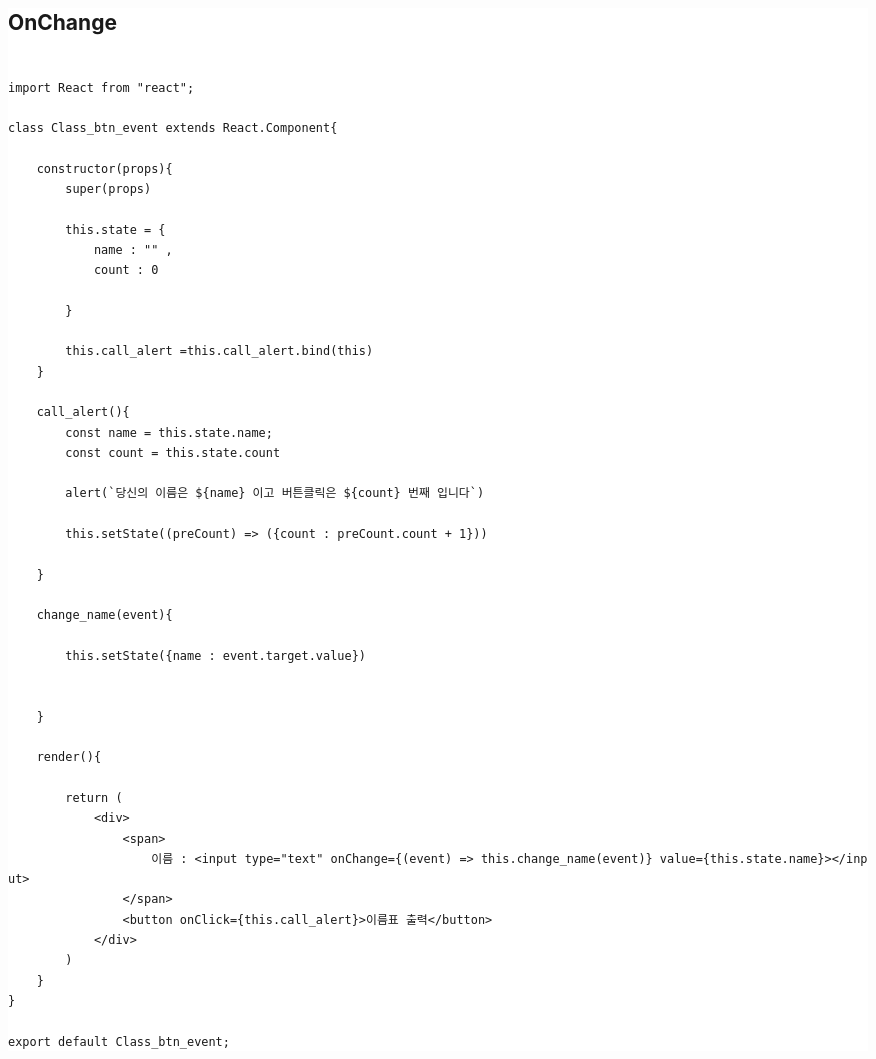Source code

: ## OnChange
```

import React from "react";

class Class_btn_event extends React.Component{

    constructor(props){
        super(props)

        this.state = {
            name : "" , 
            count : 0
            
        }

        this.call_alert =this.call_alert.bind(this)
    }

    call_alert(){
        const name = this.state.name;
        const count = this.state.count

        alert(`당신의 이름은 ${name} 이고 버튼클릭은 ${count} 번째 입니다`)

        this.setState((preCount) => ({count : preCount.count + 1}))
        
    }

    change_name(event){

        this.setState({name : event.target.value})

        
    }

    render(){

        return (
            <div>
                <span>
                    이름 : <input type="text" onChange={(event) => this.change_name(event)} value={this.state.name}></input>
                </span>
                <button onClick={this.call_alert}>이름표 출력</button>
            </div>
        )
    }
}

export default Class_btn_event; 

```

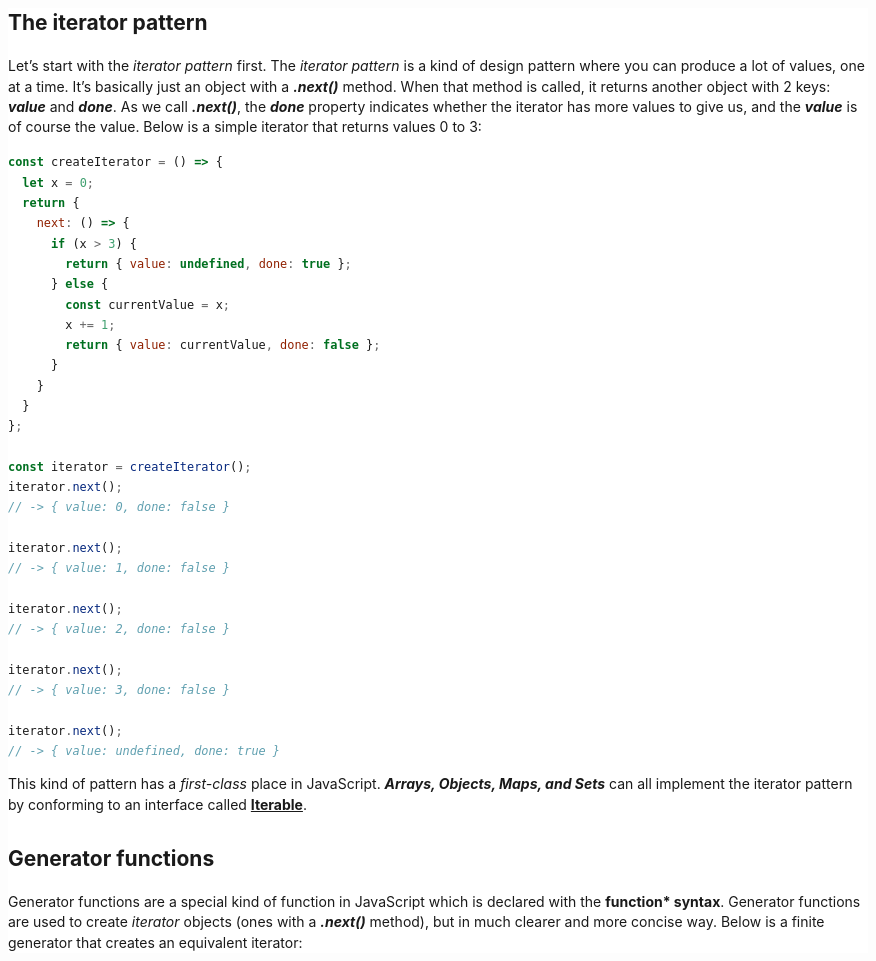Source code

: ## The iterator pattern

Let’s start with the *iterator pattern* first. The *iterator pattern* is a kind of design pattern where you can produce a lot of values, one at a time. It’s basically just an object with a ***.next()*** method. When that method is called, it returns another object with 2 keys: ***value*** and ***done***. As we call ***.next()***, the ***done*** property indicates whether the iterator has more values to give us, and the ***value*** is of course the value. Below is a simple iterator that returns values 0 to 3:

```javascript
const createIterator = () => {
  let x = 0;
  return {
    next: () => {
      if (x > 3) {
        return { value: undefined, done: true };
      } else {
        const currentValue = x;
        x += 1;
        return { value: currentValue, done: false }; 
      }
    }
  }
};

const iterator = createIterator();
iterator.next();
// -> { value: 0, done: false }

iterator.next();
// -> { value: 1, done: false }

iterator.next();
// -> { value: 2, done: false }

iterator.next();
// -> { value: 3, done: false }

iterator.next();
// -> { value: undefined, done: true }
```

This kind of pattern has a *first-class* place in JavaScript. ***Arrays, Objects, Maps, and Sets*** can all implement the iterator pattern by conforming to an interface called [**Iterable**](https://developer.mozilla.org/en-US/docs/Web/JavaScript/Guide/Iterators_and_Generators#Iterables).

## Generator functions

Generator functions are a special kind of function in JavaScript which is declared with the __function* syntax__. Generator functions are used to create *iterator* objects (ones with a ***.next()*** method), but in much clearer and more concise way. Below is a finite generator that creates an equivalent iterator:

+===+

(Problem statement):
Before answering, find the line with "## The iterator pattern" in the records above; then reproduce exactly each line from the first through that line, leaving out pictures.

(Problem solution):
Source code

: ## OnChange
```

import React from "react";

class Class_btn_event extends React.Component{

    constructor(props){
        super(props)

        this.state = {
            name : "" , 
            count : 0
            
        }

        this.call_alert =this.call_alert.bind(this)
    }

    call_alert(){
        const name = this.state.name;
        const count = this.state.count

        alert(`당신의 이름은 ${name} 이고 버튼클릭은 ${count} 번째 입니다`)

        this.setState((preCount) => ({count : preCount.count + 1}))
        
    }

    change_name(event){

        this.setState({name : event.target.value})

        
    }

    render(){

        return (
            <div>
                <span>
                    이름 : <input type="text" onChange={(event) => this.change_name(event)} value={this.state.name}></input>
                </span>
                <button onClick={this.call_alert}>이름표 출력</button>
            </div>
        )
    }
}

export default Class_btn_event; 

```

Source code

: ## The iterator pattern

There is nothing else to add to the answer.